Too Much or Just Enough?

If we’ve learned anything this year other than what it feels like to dress like a healthcare worker, it would be that the Federal Reserve is ready and willing to print whatever sum of money it takes to keep an all out recession off our hands in the U.S.


It is estimated that the FED will have around an $8 Trillion balance sheet by the end of 2020 from its numerous plans to prop up everything from money market funds to state and local government debt. This is double the level they reached in their QE program from 2008 that never had a chance to get unwound.


With the government going for another round of epic spending before it could pay off the last one, many fiscal conservatives have wondered if this time will be too much. I mean we’ve all been there, you’re trying to light the grill and it’s not working so you just keep hosing down the charcoal with lighter fluid until “BOOM!” bye bye eyebrows.


Will flooding all of this money into the system eventually cause uncontrollable inflation and devaluation of money?


Surprisingly, most sources would say no. According to a recent report from Argus Equity Research, current inflation estimates sit somewhere between 1.2% and deflation even with the Fed having boosted its balance sheet to $7.5 Trillion already. And those inflation numbers are expected to stay around in the near term.


There are several reasons that economists aren’t afraid of hyperinflation, one being that the Fed still has its age-old tool of raising interest rates to cool things back off if needed. Another reason is that, like 2008, the government printing money doesn’t necessarily mean it makes it to the economy. Pretty much all of what was created in 2008 has stayed on the FED’s balance sheet as bank reserves and never fueled any real inflation in the economy.
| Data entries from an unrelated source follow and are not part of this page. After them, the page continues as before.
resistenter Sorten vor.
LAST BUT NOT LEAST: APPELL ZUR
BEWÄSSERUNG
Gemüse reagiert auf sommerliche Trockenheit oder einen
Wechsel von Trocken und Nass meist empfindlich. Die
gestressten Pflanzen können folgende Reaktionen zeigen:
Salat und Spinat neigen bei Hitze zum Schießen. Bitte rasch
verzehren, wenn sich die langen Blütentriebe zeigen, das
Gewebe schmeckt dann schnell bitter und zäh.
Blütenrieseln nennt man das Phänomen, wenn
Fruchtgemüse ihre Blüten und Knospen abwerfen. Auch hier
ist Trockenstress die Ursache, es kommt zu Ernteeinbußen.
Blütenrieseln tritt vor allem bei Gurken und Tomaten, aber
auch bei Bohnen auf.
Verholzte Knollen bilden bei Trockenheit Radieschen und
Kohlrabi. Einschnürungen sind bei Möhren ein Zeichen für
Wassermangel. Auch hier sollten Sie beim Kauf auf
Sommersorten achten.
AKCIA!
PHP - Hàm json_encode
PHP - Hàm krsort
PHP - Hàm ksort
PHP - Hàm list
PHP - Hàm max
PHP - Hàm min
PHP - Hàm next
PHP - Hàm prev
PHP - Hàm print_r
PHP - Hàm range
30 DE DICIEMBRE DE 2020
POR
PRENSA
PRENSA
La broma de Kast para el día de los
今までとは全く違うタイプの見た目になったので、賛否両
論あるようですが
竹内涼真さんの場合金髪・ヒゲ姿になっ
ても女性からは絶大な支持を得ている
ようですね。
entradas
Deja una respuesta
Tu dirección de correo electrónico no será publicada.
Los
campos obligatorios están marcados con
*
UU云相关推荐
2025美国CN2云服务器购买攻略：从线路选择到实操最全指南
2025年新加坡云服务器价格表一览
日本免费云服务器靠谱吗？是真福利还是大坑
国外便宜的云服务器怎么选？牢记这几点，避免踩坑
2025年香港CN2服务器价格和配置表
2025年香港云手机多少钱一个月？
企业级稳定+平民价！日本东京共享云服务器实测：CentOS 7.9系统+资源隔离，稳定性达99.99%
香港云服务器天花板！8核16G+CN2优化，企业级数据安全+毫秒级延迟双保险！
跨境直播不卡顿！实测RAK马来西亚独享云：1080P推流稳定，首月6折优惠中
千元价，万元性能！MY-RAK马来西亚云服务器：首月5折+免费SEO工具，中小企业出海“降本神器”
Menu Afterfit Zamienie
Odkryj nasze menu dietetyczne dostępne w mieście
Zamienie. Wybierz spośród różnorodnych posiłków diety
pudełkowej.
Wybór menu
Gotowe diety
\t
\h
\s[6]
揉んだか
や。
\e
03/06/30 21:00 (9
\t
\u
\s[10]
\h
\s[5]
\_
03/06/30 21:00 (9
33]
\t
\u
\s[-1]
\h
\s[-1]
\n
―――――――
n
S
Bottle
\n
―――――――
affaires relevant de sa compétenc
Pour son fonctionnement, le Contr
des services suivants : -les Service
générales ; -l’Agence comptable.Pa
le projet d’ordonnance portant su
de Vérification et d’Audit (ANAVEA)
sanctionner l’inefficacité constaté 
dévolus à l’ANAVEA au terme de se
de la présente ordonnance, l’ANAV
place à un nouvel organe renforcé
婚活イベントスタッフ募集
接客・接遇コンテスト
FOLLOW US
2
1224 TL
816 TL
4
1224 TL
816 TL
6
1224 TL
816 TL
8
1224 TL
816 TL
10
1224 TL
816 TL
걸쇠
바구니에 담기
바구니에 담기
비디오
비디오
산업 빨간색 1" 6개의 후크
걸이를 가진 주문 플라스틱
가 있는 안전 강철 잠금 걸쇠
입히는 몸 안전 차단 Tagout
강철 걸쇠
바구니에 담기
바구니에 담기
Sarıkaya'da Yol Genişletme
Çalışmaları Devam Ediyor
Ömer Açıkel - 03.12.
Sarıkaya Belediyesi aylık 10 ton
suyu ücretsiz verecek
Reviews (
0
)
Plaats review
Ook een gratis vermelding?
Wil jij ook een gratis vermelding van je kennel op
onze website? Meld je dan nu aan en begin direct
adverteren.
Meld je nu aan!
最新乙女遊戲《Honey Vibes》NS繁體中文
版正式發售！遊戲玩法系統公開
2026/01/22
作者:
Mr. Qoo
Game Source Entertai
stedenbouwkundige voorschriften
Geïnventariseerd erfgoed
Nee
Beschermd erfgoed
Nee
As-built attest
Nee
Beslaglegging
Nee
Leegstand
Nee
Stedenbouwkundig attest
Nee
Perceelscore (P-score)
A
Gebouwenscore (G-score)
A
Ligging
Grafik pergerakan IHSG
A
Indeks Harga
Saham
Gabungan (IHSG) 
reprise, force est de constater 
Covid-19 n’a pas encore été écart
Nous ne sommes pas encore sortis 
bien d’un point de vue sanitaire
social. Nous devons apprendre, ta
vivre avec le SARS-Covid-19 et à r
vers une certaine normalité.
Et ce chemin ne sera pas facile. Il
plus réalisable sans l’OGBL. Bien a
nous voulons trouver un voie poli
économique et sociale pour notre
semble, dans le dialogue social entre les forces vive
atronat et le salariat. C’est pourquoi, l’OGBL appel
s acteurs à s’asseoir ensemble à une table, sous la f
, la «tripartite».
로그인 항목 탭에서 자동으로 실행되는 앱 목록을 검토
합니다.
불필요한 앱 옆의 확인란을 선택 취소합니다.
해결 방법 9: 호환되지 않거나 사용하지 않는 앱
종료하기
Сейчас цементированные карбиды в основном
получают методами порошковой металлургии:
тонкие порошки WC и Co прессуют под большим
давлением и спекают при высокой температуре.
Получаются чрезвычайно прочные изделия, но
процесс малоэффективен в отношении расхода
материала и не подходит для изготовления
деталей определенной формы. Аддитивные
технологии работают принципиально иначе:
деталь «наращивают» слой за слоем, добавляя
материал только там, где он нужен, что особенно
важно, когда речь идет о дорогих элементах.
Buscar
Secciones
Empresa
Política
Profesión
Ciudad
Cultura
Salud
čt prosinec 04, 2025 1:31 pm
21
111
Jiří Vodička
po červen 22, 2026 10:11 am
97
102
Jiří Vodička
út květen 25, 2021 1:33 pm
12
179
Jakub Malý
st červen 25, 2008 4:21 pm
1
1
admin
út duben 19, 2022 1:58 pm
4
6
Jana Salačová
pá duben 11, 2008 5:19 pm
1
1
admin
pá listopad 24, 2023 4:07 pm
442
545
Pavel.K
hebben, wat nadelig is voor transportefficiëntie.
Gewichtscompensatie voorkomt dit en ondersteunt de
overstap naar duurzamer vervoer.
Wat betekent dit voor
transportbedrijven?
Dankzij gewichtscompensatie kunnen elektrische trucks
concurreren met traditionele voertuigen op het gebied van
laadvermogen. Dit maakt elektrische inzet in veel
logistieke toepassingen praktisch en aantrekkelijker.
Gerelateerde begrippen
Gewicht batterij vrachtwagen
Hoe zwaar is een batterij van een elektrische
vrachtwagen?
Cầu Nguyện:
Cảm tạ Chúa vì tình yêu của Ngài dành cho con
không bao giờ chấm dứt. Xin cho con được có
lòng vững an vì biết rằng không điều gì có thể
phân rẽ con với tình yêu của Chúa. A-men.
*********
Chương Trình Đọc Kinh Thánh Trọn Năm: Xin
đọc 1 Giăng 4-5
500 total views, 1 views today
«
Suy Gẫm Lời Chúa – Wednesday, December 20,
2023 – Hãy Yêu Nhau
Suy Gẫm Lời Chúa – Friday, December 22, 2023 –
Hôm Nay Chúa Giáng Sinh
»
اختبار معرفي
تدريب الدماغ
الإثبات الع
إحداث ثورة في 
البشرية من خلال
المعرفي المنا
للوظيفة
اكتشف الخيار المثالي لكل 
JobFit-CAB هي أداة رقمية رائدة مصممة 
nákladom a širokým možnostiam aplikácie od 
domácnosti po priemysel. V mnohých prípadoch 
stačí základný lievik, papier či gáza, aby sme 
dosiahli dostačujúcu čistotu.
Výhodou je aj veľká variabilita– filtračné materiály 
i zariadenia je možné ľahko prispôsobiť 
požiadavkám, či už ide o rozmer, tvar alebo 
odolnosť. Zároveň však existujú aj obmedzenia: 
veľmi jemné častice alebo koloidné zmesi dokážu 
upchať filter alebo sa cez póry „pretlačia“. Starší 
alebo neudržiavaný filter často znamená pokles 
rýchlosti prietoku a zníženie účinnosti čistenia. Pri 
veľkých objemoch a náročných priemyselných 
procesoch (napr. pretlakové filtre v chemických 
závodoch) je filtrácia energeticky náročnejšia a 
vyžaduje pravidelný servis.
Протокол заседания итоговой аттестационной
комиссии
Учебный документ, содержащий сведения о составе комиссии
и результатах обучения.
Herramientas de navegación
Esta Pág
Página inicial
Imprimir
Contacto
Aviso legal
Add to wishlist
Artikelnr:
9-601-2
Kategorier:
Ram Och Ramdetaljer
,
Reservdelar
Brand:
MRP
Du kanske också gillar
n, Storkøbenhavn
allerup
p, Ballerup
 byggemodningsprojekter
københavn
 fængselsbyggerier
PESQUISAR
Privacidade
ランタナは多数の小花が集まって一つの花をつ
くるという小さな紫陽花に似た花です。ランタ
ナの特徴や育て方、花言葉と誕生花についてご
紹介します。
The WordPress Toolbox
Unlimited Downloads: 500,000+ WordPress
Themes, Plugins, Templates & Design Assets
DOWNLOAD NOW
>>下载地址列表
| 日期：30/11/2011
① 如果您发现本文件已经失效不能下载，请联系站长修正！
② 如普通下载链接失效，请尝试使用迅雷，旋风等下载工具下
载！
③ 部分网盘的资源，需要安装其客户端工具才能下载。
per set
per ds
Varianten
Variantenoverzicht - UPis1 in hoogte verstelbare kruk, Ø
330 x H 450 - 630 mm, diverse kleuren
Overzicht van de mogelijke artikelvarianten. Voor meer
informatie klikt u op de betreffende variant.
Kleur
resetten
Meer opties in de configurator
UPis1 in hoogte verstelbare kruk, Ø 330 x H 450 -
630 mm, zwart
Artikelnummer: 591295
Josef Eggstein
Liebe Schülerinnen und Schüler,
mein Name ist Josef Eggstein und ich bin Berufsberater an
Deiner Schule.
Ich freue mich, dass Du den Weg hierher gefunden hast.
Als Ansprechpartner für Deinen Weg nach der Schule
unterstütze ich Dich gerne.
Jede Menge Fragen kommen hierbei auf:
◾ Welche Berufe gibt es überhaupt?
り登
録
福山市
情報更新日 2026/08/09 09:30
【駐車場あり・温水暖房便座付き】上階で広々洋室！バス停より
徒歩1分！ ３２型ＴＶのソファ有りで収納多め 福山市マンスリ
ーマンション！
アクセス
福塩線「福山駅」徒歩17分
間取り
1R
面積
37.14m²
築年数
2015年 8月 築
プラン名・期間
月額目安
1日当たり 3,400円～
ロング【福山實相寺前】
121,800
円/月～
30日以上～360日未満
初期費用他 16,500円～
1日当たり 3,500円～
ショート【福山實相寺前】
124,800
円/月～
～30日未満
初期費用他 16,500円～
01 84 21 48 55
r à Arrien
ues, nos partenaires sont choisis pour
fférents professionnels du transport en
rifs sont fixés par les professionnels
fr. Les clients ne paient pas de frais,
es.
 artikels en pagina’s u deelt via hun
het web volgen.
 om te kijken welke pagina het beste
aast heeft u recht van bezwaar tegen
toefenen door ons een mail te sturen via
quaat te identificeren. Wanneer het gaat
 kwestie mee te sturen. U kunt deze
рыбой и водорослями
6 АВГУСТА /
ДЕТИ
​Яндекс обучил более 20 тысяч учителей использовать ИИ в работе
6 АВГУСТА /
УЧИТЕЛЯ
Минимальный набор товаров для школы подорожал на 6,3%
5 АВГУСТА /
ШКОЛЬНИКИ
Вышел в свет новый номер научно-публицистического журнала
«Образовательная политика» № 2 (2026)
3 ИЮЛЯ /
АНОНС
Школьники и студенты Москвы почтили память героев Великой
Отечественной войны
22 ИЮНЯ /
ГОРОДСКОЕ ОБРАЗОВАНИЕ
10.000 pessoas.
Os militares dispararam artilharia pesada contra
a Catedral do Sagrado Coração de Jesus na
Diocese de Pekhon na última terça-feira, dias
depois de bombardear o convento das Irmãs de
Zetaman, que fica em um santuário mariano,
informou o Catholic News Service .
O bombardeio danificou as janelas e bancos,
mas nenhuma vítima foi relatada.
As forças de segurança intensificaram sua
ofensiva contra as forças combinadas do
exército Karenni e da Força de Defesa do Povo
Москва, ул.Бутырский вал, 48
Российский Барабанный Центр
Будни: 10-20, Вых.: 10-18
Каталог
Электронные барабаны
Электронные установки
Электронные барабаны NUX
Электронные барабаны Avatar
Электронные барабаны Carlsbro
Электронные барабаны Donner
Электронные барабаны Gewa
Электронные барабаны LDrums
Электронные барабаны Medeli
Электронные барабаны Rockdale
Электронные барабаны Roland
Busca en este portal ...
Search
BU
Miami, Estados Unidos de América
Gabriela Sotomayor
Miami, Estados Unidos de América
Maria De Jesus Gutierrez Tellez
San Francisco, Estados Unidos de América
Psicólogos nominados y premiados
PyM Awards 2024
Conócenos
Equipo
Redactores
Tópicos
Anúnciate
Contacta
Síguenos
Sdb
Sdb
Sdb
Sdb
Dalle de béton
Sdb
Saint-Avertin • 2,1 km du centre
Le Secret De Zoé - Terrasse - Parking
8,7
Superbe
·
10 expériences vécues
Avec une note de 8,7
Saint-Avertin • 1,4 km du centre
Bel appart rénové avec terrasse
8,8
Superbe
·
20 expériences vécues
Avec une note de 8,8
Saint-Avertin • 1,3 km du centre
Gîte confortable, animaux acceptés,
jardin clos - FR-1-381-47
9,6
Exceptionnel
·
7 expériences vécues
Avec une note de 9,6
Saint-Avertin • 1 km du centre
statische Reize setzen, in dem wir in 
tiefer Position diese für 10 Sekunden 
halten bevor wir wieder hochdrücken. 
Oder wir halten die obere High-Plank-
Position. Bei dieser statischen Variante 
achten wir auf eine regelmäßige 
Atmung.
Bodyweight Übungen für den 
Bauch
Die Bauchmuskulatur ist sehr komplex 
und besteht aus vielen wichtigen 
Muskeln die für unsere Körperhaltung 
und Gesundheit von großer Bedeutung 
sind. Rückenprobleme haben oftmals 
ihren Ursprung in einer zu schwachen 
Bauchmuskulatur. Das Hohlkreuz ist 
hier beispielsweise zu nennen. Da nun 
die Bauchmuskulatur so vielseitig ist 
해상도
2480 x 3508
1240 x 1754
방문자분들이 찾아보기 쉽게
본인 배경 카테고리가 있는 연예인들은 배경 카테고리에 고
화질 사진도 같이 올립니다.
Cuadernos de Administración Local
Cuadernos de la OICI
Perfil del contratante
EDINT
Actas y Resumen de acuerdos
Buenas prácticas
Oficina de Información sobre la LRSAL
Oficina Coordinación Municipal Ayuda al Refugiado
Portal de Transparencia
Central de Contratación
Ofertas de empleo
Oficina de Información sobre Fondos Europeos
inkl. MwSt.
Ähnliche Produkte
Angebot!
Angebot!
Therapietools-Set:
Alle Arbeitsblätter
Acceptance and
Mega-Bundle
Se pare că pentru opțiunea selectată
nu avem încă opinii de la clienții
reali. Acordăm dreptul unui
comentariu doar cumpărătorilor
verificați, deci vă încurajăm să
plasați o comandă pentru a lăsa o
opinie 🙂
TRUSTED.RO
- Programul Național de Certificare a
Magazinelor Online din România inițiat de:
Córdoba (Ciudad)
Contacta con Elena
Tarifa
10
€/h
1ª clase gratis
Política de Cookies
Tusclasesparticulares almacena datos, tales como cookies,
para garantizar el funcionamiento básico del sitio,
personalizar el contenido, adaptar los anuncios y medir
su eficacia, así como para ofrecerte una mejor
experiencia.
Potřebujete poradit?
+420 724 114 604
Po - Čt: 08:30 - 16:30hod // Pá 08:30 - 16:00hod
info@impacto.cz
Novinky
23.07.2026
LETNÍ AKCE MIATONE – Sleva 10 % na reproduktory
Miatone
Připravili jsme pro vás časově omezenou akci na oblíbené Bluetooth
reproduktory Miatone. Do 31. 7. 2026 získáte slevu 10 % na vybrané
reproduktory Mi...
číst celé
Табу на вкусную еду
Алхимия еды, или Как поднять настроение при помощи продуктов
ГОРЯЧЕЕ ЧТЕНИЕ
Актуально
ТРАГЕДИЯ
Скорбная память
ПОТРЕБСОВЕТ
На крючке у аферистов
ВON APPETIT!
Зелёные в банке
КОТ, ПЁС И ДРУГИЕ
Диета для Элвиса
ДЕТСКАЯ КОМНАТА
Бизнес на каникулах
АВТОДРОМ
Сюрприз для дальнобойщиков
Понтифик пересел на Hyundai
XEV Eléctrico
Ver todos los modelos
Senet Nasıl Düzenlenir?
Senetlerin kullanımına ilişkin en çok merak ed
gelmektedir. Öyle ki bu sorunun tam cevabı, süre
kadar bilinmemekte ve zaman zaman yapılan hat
How this will affect capital markets could be a different story since the Federal Reserve is buying all manner of assets to help provide liquidity to the markets. This could certainly cause some strange behavior in these areas despite what goes on in the economy and leave many scratching their heads as it did coming out of 2008 as well.


You know by now how most of these articles end; this is why it’s important to stay diversified. We also wanted to put out there that despite the level of government spending, the smart folks don’t see this blowing up the barbecue any time soon.